:: Records

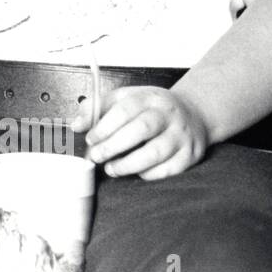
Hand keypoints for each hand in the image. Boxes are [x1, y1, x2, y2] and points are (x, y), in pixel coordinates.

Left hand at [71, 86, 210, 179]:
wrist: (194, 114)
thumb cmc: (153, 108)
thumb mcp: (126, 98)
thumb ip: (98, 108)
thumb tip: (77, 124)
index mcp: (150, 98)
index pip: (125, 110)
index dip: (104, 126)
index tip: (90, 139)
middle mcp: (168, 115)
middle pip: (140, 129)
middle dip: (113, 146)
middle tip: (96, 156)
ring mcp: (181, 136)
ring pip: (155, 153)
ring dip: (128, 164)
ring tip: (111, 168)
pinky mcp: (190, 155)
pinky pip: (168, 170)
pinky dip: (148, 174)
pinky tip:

::::
:: Records

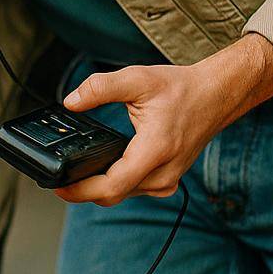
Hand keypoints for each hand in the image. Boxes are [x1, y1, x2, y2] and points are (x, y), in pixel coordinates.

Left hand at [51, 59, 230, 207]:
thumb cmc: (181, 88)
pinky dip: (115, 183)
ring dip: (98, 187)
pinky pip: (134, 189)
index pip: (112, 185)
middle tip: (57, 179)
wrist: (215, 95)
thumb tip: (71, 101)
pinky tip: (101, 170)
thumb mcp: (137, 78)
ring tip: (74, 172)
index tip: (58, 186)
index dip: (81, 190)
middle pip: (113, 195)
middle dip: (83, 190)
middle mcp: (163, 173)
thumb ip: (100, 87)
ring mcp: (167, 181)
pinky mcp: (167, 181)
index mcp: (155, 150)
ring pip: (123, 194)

::::
:: Records

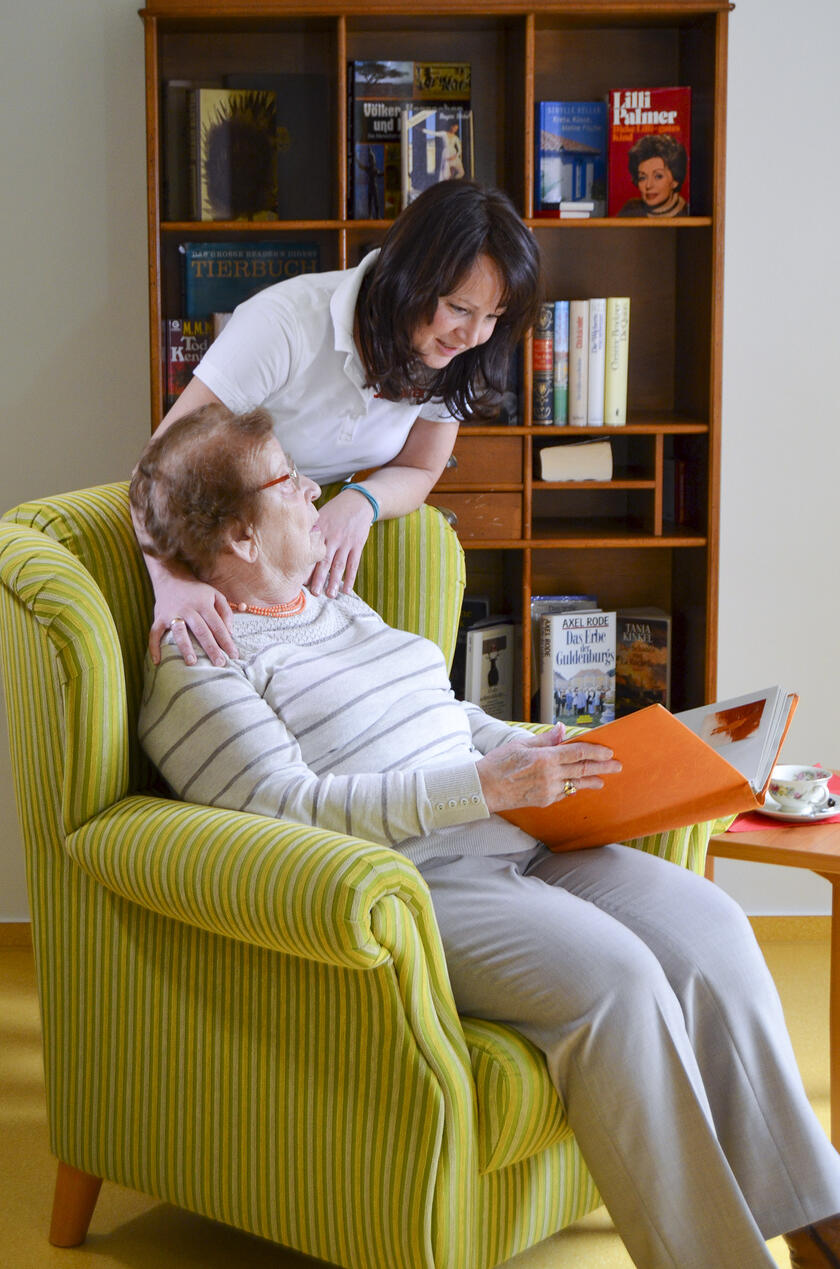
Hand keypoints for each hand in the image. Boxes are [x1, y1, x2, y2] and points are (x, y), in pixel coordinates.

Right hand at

::::

[Instructions to follow]
Look through the data above. Find each line with the string "middle" and copy it.

[Output below]
middle mcp: (168, 115)
middle pip: (140, 129)
middle dip: (113, 146)
middle tip: (96, 156)
middle tip: (57, 179)
middle pip: (113, 195)
middle dip: (83, 190)
middle mcp: (163, 173)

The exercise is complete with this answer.